Sous le slogan Les honnêtes sont plus ! Le militantisme révolutionnaire du Parti socialiste uni du Venezuela (PSUV) dans l’État de Sucre, s’est réuni sur la place Bolívar à Cumaná, pour condamner les actes de corruption enregistrés dans le pays au cours des dernières semaines.
En ce sens, le gouverneur Gilberto Pinto a réitéré son soutien aux actions entreprises par le président Nicolás Maduro, dans le cadre de la lutte contre la corruption.
« De cet espace bolivarien et terre de Sucre qui a vu naître Abel de América, nous, vous nos frères du PSUV et les gens ordinaires soutenons fermement et catégoriquement les mesures qui ont été prises contre ce fléau de la corruption », a déclaré Pinto.
Il a souligné que l’auvent rouge et les travailleurs de l’entité Sucre s’unissent d’une seule voix pour rejeter les actes de corruption qui violent les intérêts du peuple vénézuélien commis par certains fonctionnaires.
De même, il a exhorté le peuple à dénoncer sans crainte les actions et les comportements capitalistes qui ne correspondent pas du tout aux qualités humanistes d’un révolutionnaire.
« Nous devons arrêter de normaliser la corruption et commencer par l’identifier et l’attaquer à sa racine, en identifiant son prénom et son nom, et la position qu’il occupe », a-t-il déclaré.
Il a souligné que la moralité et l’éthique sont les principales valeurs par lesquelles tous ceux qui parient sur le processus révolutionnaire doivent être gouvernés, en plus de défendre les atouts de la patrie et les intérêts du peuple vénézuélien. Raison pour laquelle, il a affirmé que depuis la terre du Grand Maréchal d’Ayacucho il combattra et soutiendra les actions initiées par l’Exécutif National pour combattre ce fléau.
« Aujourd’hui, je suis sûr que Maduro ira avec cette poigne de fer pour se battre et maximiser l’efficacité de l’administration en faveur des intérêts de notre peuple.

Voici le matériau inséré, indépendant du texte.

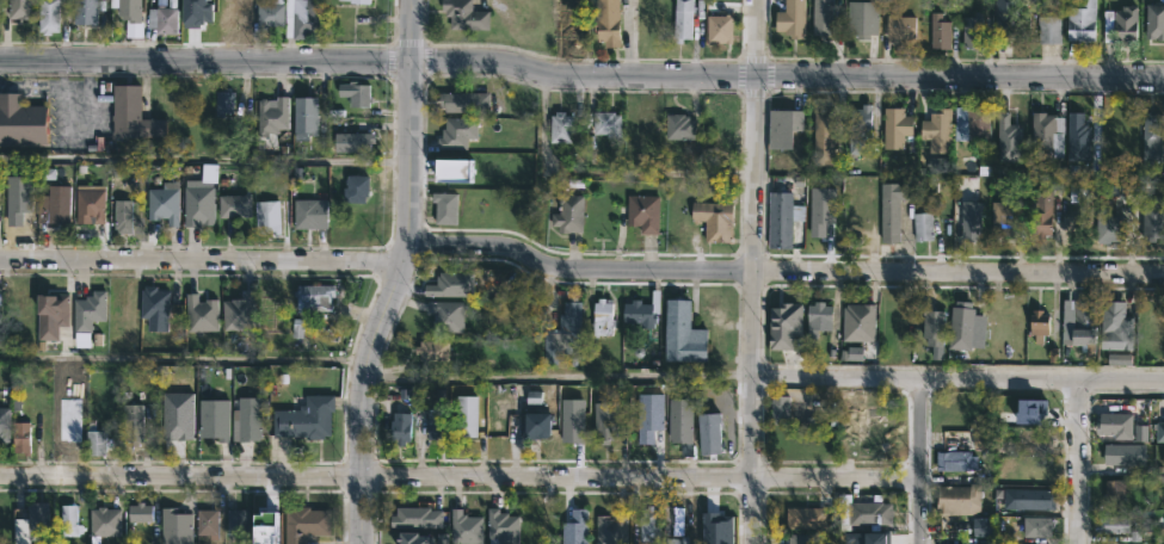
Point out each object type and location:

Nous, à Sucre, dans tout le Venezuela, nous n’avons pas le droit de nous reposer tant qu’il y a des actes de corruption à enquêter », a souligné le président régional.
Pour sa part, Karenlys Sánchez, députée de l’Assemblée nationale (AN) et directrice de la zone éducative dans l’entité, a souligné que les hommes et les femmes dignes et les travailleurs de la grande patrie ne toléreront pas ces comportements utilisés par les hauts fonctionnaires de l’État. cela embarrasse ceux qui défendent et croient au projet bolivarien.
De même, il a adressé ses félicitations au président national pour avoir agi avec une poigne de fer et puni ceux qui ont été responsables de la souffrance du peuple. Il a indiqué qu’à Sucre il y a une ville restaurée et sûre de continuer à défendre l’héritage du commandant Chávez.